This post describes UEFI Signing policy changes. These changes are important to help secure boot meet its security goals and also to maintain a reasonable turnaround time for signing UEFI submissions. This post also reiterates a few important parts of the existing UEFI signing policy licensing terms.
UEFI signing is a service provided by the Windows Dev Center hardware dashboard that lets you submit UEFI firmware binaries targeted to x86 or x64 computers for signing by Microsoft, so they can be more easily installed on computers running Windows that use secure boot and execute code signed with the UEFI CA.
While Microsoft reserves the right to sign or not sign submissions at its discretion, this list of requirements should be adhered to. Doing this will help you achieve faster turnaround times for getting your submission signed, and will also help avoid revocation. Microsoft might conduct follow-up reviews, including but not limited to questionnaires, package testing, and other security testing of these requirements before signing.
1. Starting March 15, 2014, UEFI submissions will require an EV certificate.
a. Starting March 15, 2014, SysDev will begin accepting EV certificates issued by either DigiCert or VeriSign for new submissions and renewals.
b. Existing submitters have until August 15, 2014, to move from existing non–EV code signing certificates to EV code signing certificates. This extension is provided to facilitate frictionless migration.
2. Only production quality code (for example, “release to manufacturing” code, rather than test or debug modules) that will be released to customers (no internal-only code or tools) are eligible for UEFI signing. For internal-use code, we suggest that you either turn off secure boot or add your own key to the SecureBoot database during development and testing.
3. Microsoft UEFI CA signs only those products which are for public availability and are needed for inter-operability across all UEFI Secureboot supported devices. If a product is specific to a particular OEM or Organization and is not available externally then we suggest you sign it with your private key and add the certificate to SecureBoot database.
4. Code submitted for UEFI signing must not be subject to GPLv3 or any license that purports to give someone the right to demand authorization keys to be able to install modified forms of the code on a device. Code that is subject to such a license that has already been signed might have that signature revoked. For example, GRUB 2 is licensed under GPLv3 and won’t be signed.
5. If there’s a known malware vector related to code that uses certain techniques, that code won’t be signed and is subject to revocation. For example, the use of versions of GRUB that aren’t SecureBoot enlightened won’t be signed.
6. All code modules must be authenticated before execution. If this is not the case, submissions won’t be signed, and, if already signed, are subject to revocation.
a. If your submission loads a GRUB or other loaders, it must be SecureBoot enlightened.
For example, the latest GRUB 2 with SecureBoot patches.
b. Developers might assume that secure boot security requirements have been satisfied when their initial boot is complete. However, if a secure boot system permits launch of another operating system instance after execution of unauthenticated code, the security guarantee of secure boot is compromised. If this vulnerability is exploited, the submission might be revoked.
7. If your submission is a shim (handing off execution to another bootloader):
a. Code signing keys must be backed up, stored, and recovered only by personnel in trusted roles, using at least dual-factor authorization in a physically secured environment.
- The private key must be protected with a hardware cryptography module. This includes but is not limited to HSMs, smart cards, smart card–like USB tokens, and TPMs.
- The operating environment must achieve a level of security at least equal to FIPS 140-2 Level 2.
If embedded certificates are EV certificates, you meet all of the above requirements. We recommend that you use an EV certificate because this will speed up UEFI CA signing turnaround.

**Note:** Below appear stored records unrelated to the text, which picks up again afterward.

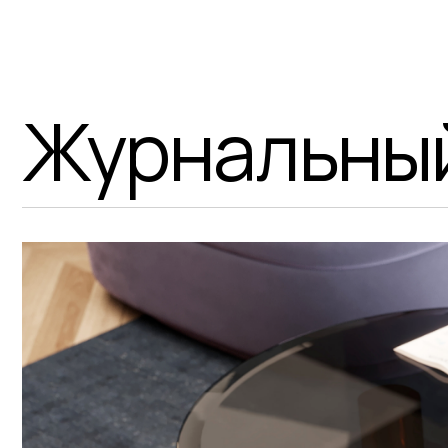
Журнальный 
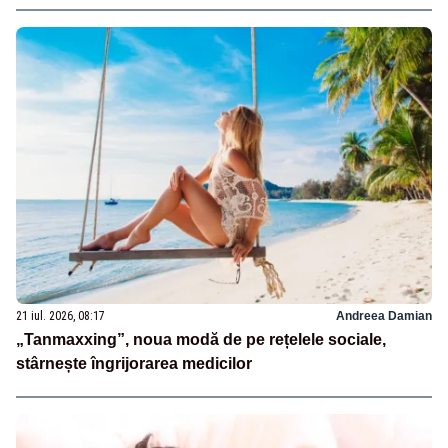
21 iul. 2026, 08:17
Andreea Damian
„Tanmaxxing”, noua modă de pe rețelele sociale,
stârnește îngrijorarea medicilor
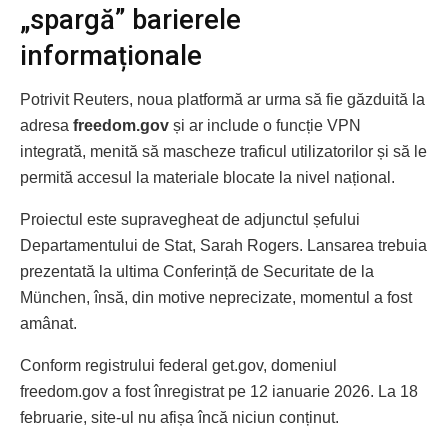
„spargă” barierele
informaționale
Potrivit Reuters, noua platformă ar urma să fie găzduită la
adresa
freedom.gov
și ar include o funcție VPN
integrată, menită să mascheze traficul utilizatorilor și să le
permită accesul la materiale blocate la nivel național.
Proiectul este supravegheat de adjunctul șefului
Departamentului de Stat, Sarah Rogers. Lansarea trebuia
prezentată la ultima Conferință de Securitate de la
München, însă, din motive neprecizate, momentul a fost
amânat.
Conform registrului federal get.gov, domeniul
freedom.gov a fost înregistrat pe 12 ianuarie 2026. La 18
februarie, site-ul nu afișa încă niciun conținut.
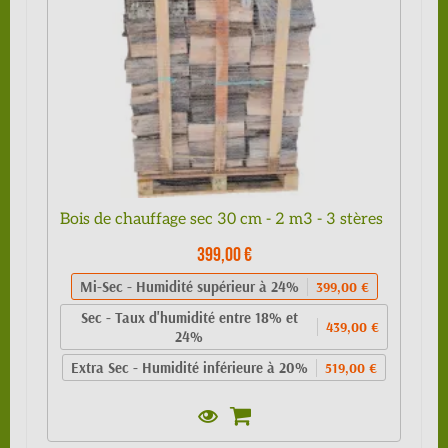
Bois de chauffage sec 30 cm - 2 m3 - 3 stères
399,00 €
Mi-Sec - Humidité supérieur à 24%
399,00 €
Sec - Taux d'humidité entre 18% et
439,00 €
24%
Extra Sec - Humidité inférieure à 20%
519,00 €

b. Submitter must design and implement a strong revocation mechanism for everything the shim loads, directly and subsequently.
c. If you lose keys or abuse the use of a key, or if a key is leaked, any submission relying on that key will be revoked.
d. Some shims are known to present weaknesses into the SecureBoot system. For a faster signing turnaround, we recommend that you use source code of 0.8 or higher from shim – GitHub branch.
8. You must test your product, following the Pre-Submission testing document (for UEFI Submissions), before submitting for signing.
9. If there are known security vulnerabilities in your submission code, the submission won’t be signed, even if your functionality doesn’t expose that code. For example, the latest known secure versions of OpenSSL are 0.9.8za and 1.0.1h, so if your submission contains earlier versions that contain known vulnerabilities, it won’t be signed.
10. Microsoft will not sign EFI submissions that use EFI_IMAGE_SUBSYSTEM_EFI_RUNTIME_DRIVER. Instead, we recommend transitioning to EFI_IMAGE_SUBSYSTEM_EFI_BOOT_SERVICE_DRIVER. This prevents unnecessary use of runtime EFI drivers.
11. Use of EBC code: Microsoft will not sign EFI submissions that are EBC-based submissions.
12. If your submission is a DISK encryption or a File/Volume based encryption, then you MUST make sure that you either don’t encrypt the EFI system partition or if you do encrypt, be sure to decrypt it and make it available by the time Windows is ready to boot.